I liked the fact that my dad didn’t work in an office. I absolutely loved visiting him at work. The sound and smell of the large presses was awe-inspiring to me as a kid. My dad beamed with pride as he showed my sister and me what this did and what that did. He gleefully showed off “my girls” to his coworkers.

My dad never cared about money. He never cared about the latest and greatest. My dad, like me, will drive a car into the ground. As long as it continues to go from point A to B, who cares how new or expensive a vehicle is? My sister is like my mom. They have to have new and shiny with lots of buttons. My sister just traded in a perfectly good car because it was a little old. I’m not sure where that came from, but I’m very glad I take after my dad instead.
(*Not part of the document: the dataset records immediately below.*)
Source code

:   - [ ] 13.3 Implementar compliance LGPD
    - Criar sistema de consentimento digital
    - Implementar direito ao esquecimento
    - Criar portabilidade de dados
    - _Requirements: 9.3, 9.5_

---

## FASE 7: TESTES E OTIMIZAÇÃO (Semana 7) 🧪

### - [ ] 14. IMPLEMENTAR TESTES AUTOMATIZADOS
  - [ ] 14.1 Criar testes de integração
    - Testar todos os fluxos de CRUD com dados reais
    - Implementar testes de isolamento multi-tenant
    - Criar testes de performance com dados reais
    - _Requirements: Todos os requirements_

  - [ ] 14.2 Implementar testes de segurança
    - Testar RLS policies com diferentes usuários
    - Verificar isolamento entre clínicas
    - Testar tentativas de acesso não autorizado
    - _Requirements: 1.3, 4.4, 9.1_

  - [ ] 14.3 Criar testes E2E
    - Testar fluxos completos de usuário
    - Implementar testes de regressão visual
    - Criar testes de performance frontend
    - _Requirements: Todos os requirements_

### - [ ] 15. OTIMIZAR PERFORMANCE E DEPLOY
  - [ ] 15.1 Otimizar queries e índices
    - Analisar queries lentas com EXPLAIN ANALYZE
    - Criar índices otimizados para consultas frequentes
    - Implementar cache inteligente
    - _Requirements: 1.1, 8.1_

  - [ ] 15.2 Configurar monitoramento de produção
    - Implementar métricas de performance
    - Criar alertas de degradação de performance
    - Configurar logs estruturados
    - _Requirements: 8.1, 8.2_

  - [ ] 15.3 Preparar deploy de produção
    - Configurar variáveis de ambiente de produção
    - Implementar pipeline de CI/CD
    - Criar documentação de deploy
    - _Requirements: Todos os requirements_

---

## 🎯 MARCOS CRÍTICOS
Anyway, we moved to the suburbs when I was in high school, because Detroit wasn’t new or shiny enough. I hated every single minute of it. We left the hustle and bustle, and anonymity of the city to live in a small town, over a half an hour from Detroit. The suburb we moved to was awful. They had stupid rules about billboards and signs not being more than six feet off the ground or larger than ten feet across. Everyone spied on everyone else. It was truly like living in a fishbowl.

One night, I was hanging out with some friends at Dairy Queen, because it was one of only three places for high school kids to go. I was smoking a cigarette. When I got home that night, my whole family knew about it. So and so saw me, who called some other busybody who then called my mother and told her that I was at the Dairy Queen smoking a cigarette practically as it was happening.

As soon as I turned eighteen, I moved back to Detroit, back to the city where I could live anonymously and freely. I swore that I would never live in the suburbs again and I haven’t. My mailing address in Detroit was actually Detroit proper, Boston was Boston and Los Angeles is Los Angeles. I have always lived in the city and I always will.

Living in the city and not having everyone know your business is a trade-off. It means that I don’t really know any of my neighbors. I see them in passing and greet them, but I don’t know them, which is why it’s so surprising when something happens that forces me to get to know them.

This morning, I walked my dog and there was a woman standing outside the building across the street. I vaguely recognized her as someone who lives there. I walked by with my dog and came back, and she was still there. I thought it was odd that she was still there since people don’t loiter outside their buildings much, so I asked if she was okay. It seems that she went out for a walk only to come home and find that she was locked out. I asked her if she wanted to borrow a phone. She said thanks, but in the days of smart phones, she doesn’t actually know anyone’s number. I don’t either. I barely know mine.

She asked if I had a ladder. If I can just get over this fence, I can get in. My front door is unlocked. I know how shitty it is to be locked out of your house and I have a stepladder, so I went and got it. Her building, much like mine, is a row of townhouses with individual doors and a spiky wrought iron fence around the whole property.

There we were in daylight with my stepladder trying to breach the perimeter. We tried three different places and my ladder wasn’t quite high enough. Finally, we discovered that if she climbed the fence of the building next door, which is much lower, she could easily climb the fence separating the two properties. We both cheered as she made it in and she thanked me profusely.

In the time that we were plotting the Great Daylight Breaking & Entering, we exchanged names and talked about assorted tidbits of our lives. We had a real conversation simply because we live across the street from each other and circumstances allowed. We shared both defeat and triumph. I know one of my neighbors.

We won’t be friends or inviting each other over for tea, but I don’t expect that she’ll call my mom if she discovers I did something of which she wouldn’t approve either. In this great big impersonal city, I experienced a moment of personal connection and I did my good deed for the day. It was very neighborly.